### Exercise material

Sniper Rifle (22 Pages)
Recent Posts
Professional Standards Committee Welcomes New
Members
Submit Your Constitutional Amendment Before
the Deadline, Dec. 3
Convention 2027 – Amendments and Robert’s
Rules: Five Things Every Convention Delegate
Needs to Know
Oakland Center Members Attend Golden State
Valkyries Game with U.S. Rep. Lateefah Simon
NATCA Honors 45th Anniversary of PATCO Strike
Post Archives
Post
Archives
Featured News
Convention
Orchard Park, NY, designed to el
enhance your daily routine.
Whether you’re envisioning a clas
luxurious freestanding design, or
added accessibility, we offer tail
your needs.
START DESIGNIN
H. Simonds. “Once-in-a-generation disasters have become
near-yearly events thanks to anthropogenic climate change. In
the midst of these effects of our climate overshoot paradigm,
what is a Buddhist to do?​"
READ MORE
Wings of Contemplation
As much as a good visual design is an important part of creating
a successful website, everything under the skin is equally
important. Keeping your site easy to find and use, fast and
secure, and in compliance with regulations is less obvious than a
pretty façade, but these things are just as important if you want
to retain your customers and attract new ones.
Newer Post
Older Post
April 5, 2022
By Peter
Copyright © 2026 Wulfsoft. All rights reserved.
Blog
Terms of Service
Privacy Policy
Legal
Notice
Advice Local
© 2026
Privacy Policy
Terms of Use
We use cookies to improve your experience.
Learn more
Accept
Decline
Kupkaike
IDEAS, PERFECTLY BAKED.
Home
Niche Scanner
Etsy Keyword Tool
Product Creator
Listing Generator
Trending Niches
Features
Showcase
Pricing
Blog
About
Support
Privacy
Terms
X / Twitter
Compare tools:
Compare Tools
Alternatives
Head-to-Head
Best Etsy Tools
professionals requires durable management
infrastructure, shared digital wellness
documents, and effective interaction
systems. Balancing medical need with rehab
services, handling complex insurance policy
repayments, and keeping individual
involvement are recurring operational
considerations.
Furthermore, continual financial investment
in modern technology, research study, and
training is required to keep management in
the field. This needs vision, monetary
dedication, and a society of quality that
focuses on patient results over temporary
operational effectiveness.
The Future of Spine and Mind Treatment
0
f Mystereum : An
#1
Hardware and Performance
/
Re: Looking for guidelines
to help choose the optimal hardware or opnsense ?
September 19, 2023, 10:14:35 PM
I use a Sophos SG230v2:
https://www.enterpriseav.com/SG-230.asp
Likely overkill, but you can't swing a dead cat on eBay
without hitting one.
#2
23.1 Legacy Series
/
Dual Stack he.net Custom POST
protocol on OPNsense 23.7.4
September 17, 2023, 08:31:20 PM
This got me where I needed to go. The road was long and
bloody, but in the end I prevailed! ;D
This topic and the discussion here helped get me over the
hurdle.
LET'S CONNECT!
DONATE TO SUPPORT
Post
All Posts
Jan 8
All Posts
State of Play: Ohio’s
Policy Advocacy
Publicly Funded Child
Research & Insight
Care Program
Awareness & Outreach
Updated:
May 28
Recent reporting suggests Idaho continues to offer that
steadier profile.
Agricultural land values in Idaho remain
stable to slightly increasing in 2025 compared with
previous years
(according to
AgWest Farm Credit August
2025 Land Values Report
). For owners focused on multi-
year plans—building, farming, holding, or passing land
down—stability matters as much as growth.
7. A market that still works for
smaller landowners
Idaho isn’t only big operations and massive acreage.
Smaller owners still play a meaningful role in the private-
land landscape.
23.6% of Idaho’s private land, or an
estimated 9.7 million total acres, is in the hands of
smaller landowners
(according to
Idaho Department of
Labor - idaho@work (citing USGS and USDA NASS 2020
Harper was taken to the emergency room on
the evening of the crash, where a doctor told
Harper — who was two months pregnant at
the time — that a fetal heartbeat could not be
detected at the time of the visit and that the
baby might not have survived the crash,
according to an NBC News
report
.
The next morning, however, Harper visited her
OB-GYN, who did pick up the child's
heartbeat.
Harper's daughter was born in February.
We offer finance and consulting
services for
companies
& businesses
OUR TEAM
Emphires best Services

######

→ **Exercise directions**:
Reproduce exactly, please, only the lines from the start of the data above to the line that contains "added accessibility, we offer tail", with both ends kept.

→ **Task answer**:
Sniper Rifle (22 Pages)
Recent Posts
Professional Standards Committee Welcomes New
Members
Submit Your Constitutional Amendment Before
the Deadline, Dec. 3
Convention 2027 – Amendments and Robert’s
Rules: Five Things Every Convention Delegate
Needs to Know
Oakland Center Members Attend Golden State
Valkyries Game with U.S. Rep. Lateefah Simon
NATCA Honors 45th Anniversary of PATCO Strike
Post Archives
Post
Archives
Featured News
Convention
Orchard Park, NY, designed to el
enhance your daily routine.
Whether you’re envisioning a clas
luxurious freestanding design, or
added accessibility, we offer tail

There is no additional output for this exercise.